(INSTRUCTION): Would you please return the lines of the material that contain the word "ситуациях"?

THE RECORDS Block Start

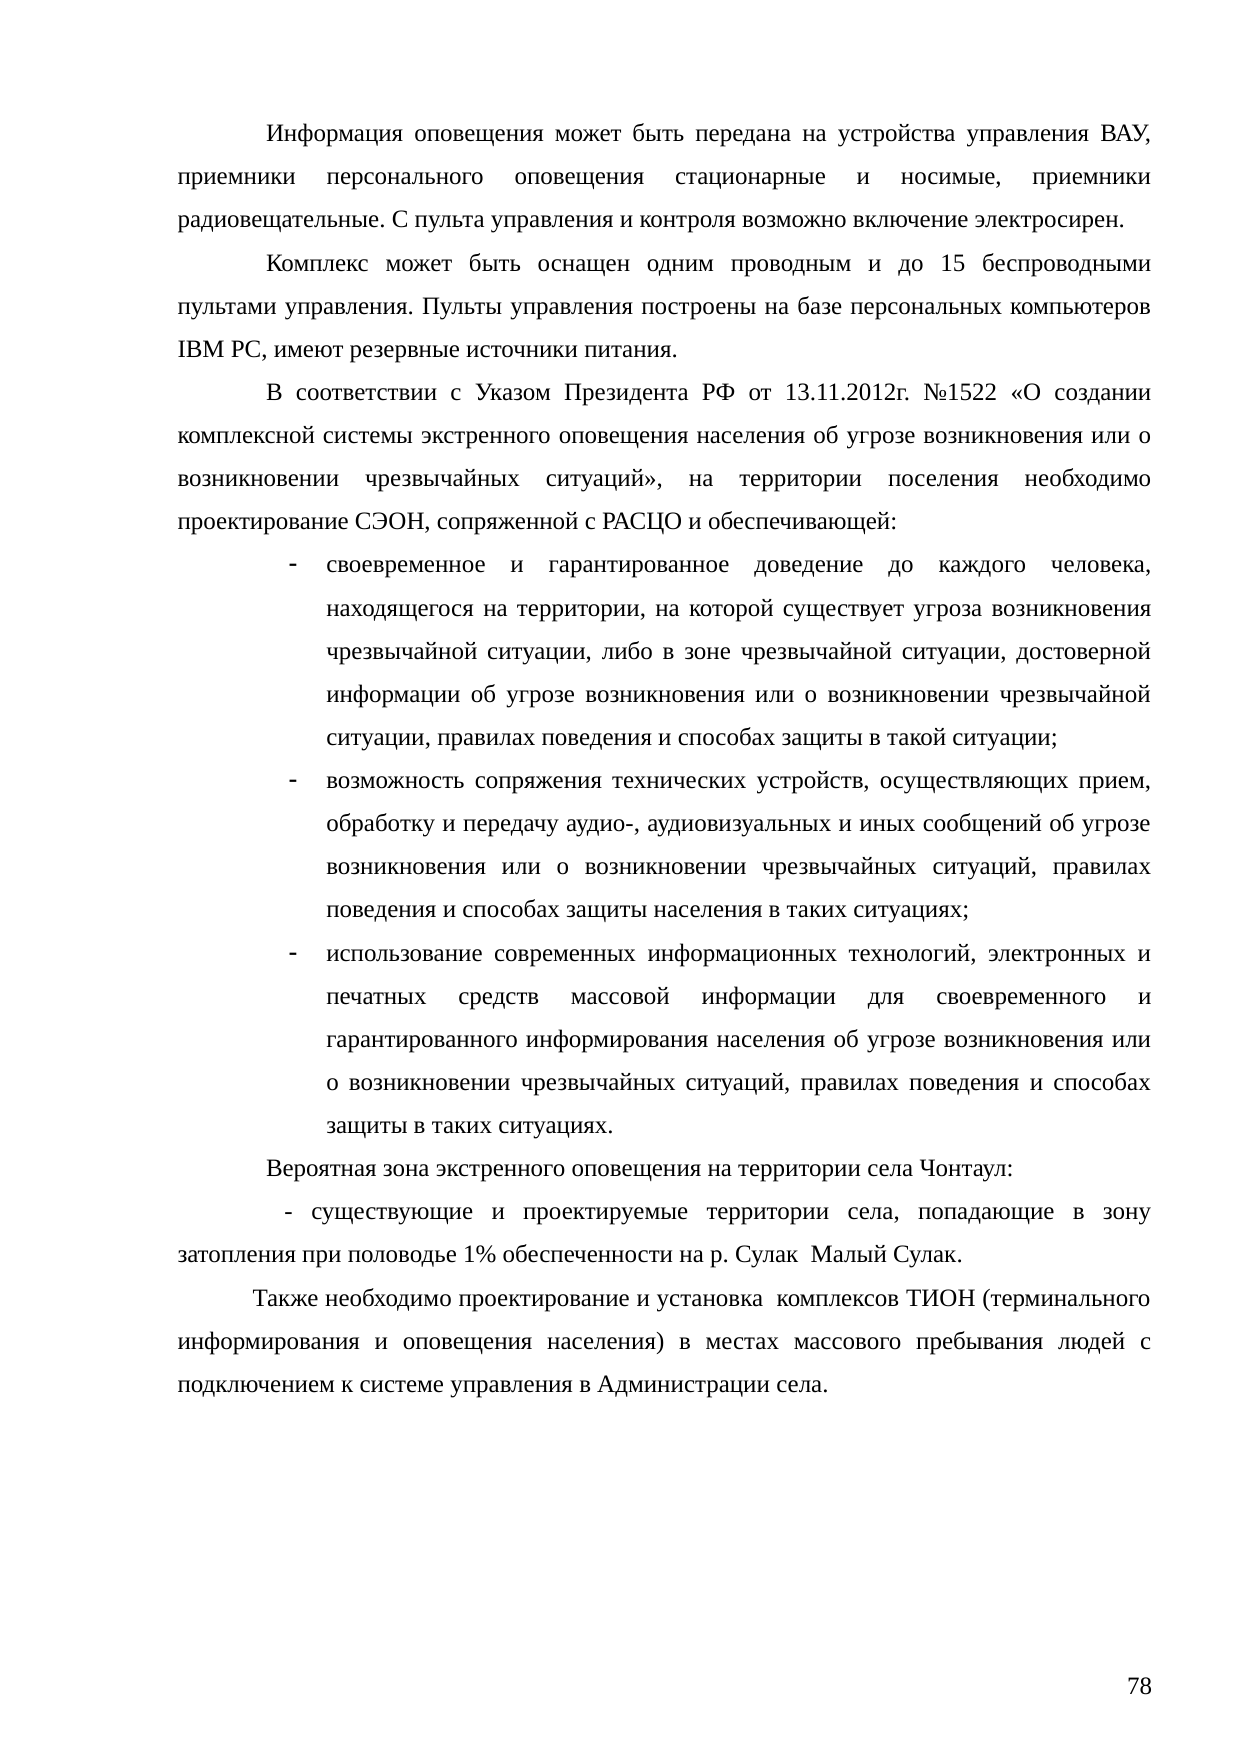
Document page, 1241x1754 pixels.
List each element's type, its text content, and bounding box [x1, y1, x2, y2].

text Вероятная зона экстренного оповещения на территории села Чонтаул: [177, 1153, 1152, 1182]
text Информация оповещения может быть передана на устройства управления ВАУ, приемники персонального оповещения стационарные и носимые, приемники радиовещательные. С пульта управления и контроля возможно включение электросирен. [177, 118, 1152, 233]
list своевременное и гарантированное доведение до каждого человека, находящегося на территории, на которой существует угроза возникновения чрезвычайной ситуации, либо в зоне чрезвычайной ситуации, достоверной информации об угрозе возникновения или о возникновении чрезвычайной ситуации, правилах поведения и способах защиты в такой ситуации; [288, 549, 1152, 751]
text В соответствии с Указом Президента РФ от 13.11.2012г. №1522 «О создании комплексной системы экстренного оповещения населения об угрозе возникновения или о возникновении чрезвычайных ситуаций», на территории поселения необходимо проектирование СЭОН, сопряженной с РАСЦО и обеспечивающей: [177, 377, 1152, 535]
text Также необходимо проектирование и установка комплексов ТИОН (терминального информирования и оповещения населения) в местах массового пребывания людей с подключением к системе управления в Администрации села. [177, 1283, 1152, 1398]
text Комплекс может быть оснащен одним проводным и до 15 беспроводными пультами управления. Пульты управления построены на базе персональных компьютеров IBM PC, имеют резервные источники питания. [177, 248, 1152, 363]
text - существующие и проектируемые территории села, попадающие в зону затопления при половодье 1% обеспеченности на р. Сулак Малый Сулак. [177, 1196, 1152, 1268]
list использование современных информационных технологий, электронных и печатных средств массовой информации для своевременного и гарантированного информирования населения об угрозе возникновения или о возникновении чрезвычайных ситуаций, правилах поведения и способах защиты в таких ситуациях. [288, 938, 1152, 1139]
list возможность сопряжения технических устройств, осуществляющих прием, обработку и передачу аудио-, аудиовизуальных и иных сообщений об угрозе возникновения или о возникновении чрезвычайных ситуаций, правилах поведения и способах защиты населения в таких ситуациях; [288, 765, 1152, 923]
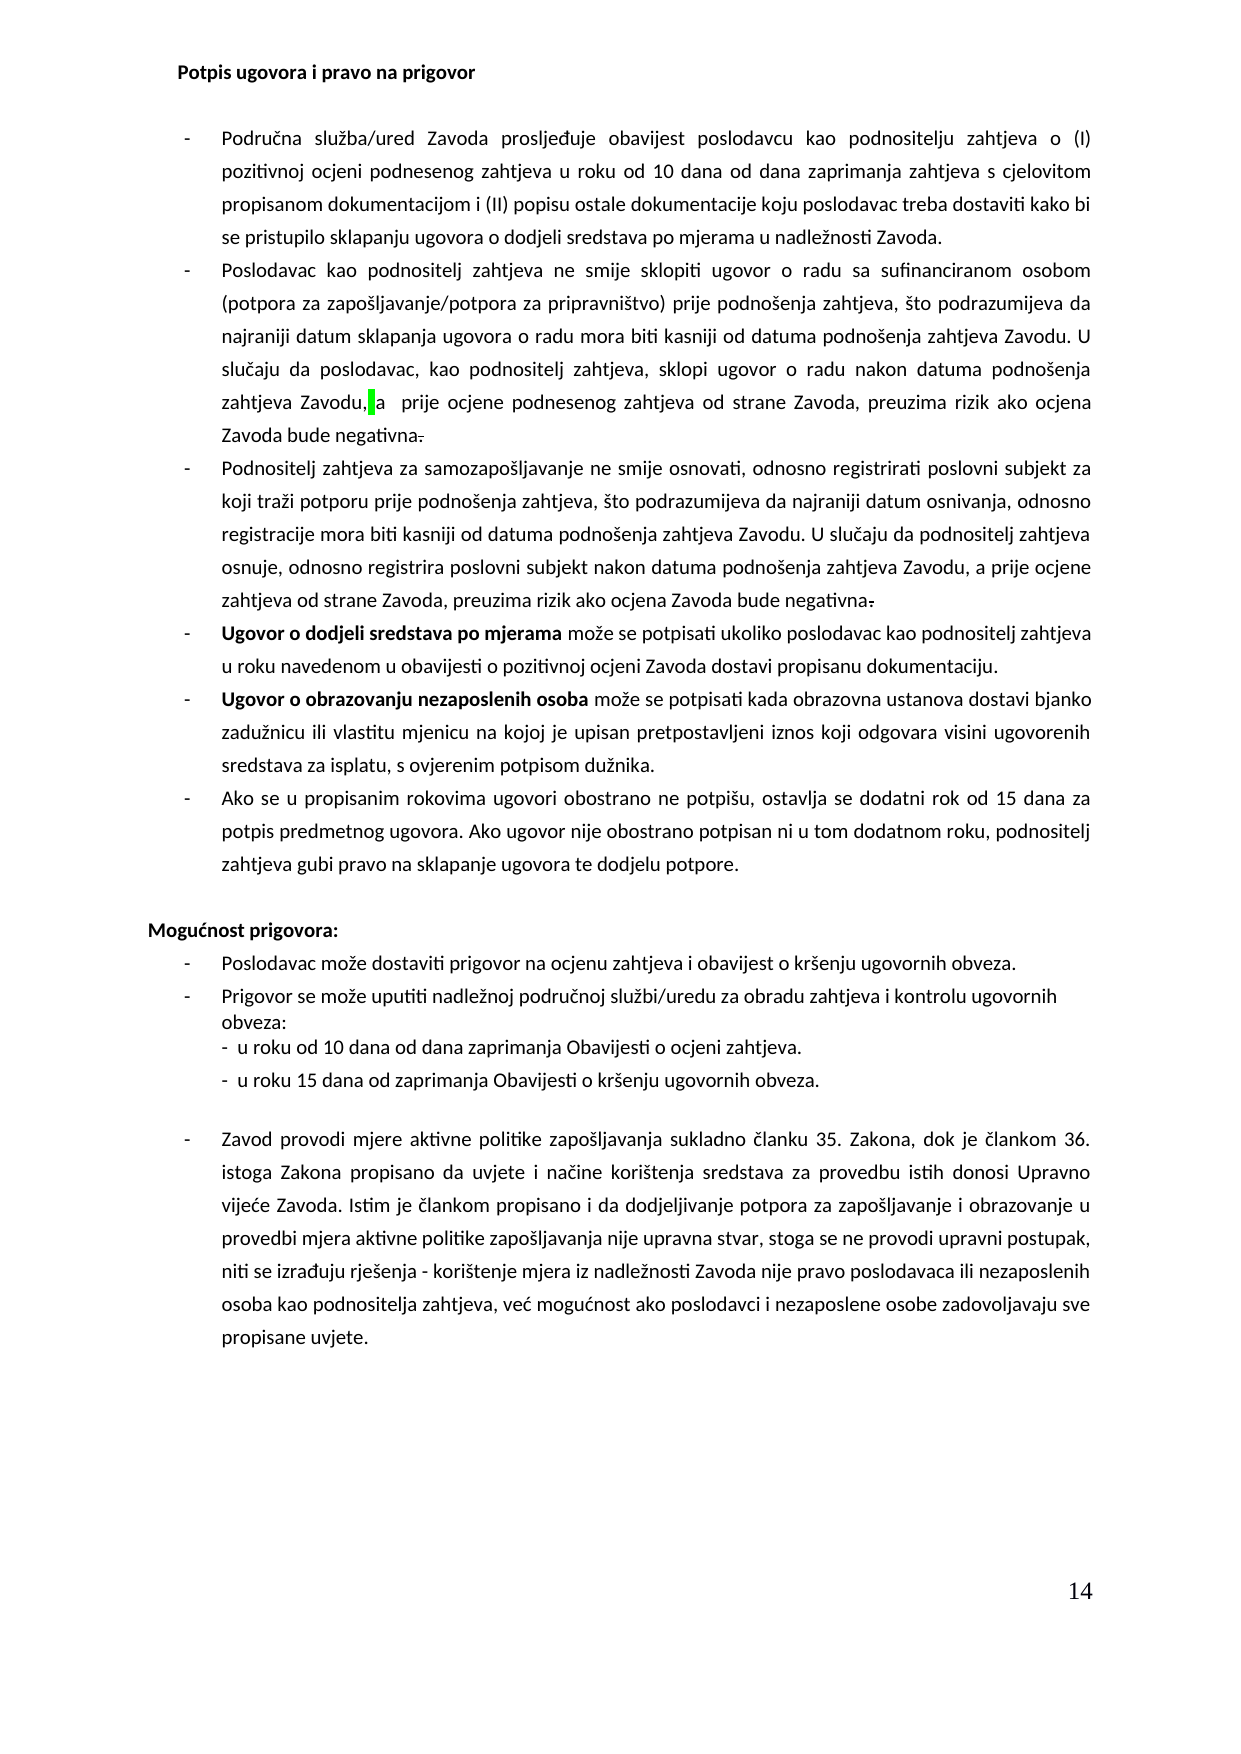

THE RECORDS Block End

(ANSWER BELOW):
list использование современных информационных технологий, электронных и печатных средств массовой информации для своевременного и гарантированного информирования населения об угрозе возникновения или о возникновении чрезвычайных ситуаций, правилах поведения и способах защиты в таких ситуациях. [288, 938, 1152, 1139]
list возможность сопряжения технических устройств, осуществляющих прием, обработку и передачу аудио-, аудиовизуальных и иных сообщений об угрозе возникновения или о возникновении чрезвычайных ситуаций, правилах поведения и способах защиты населения в таких ситуациях; [288, 765, 1152, 923]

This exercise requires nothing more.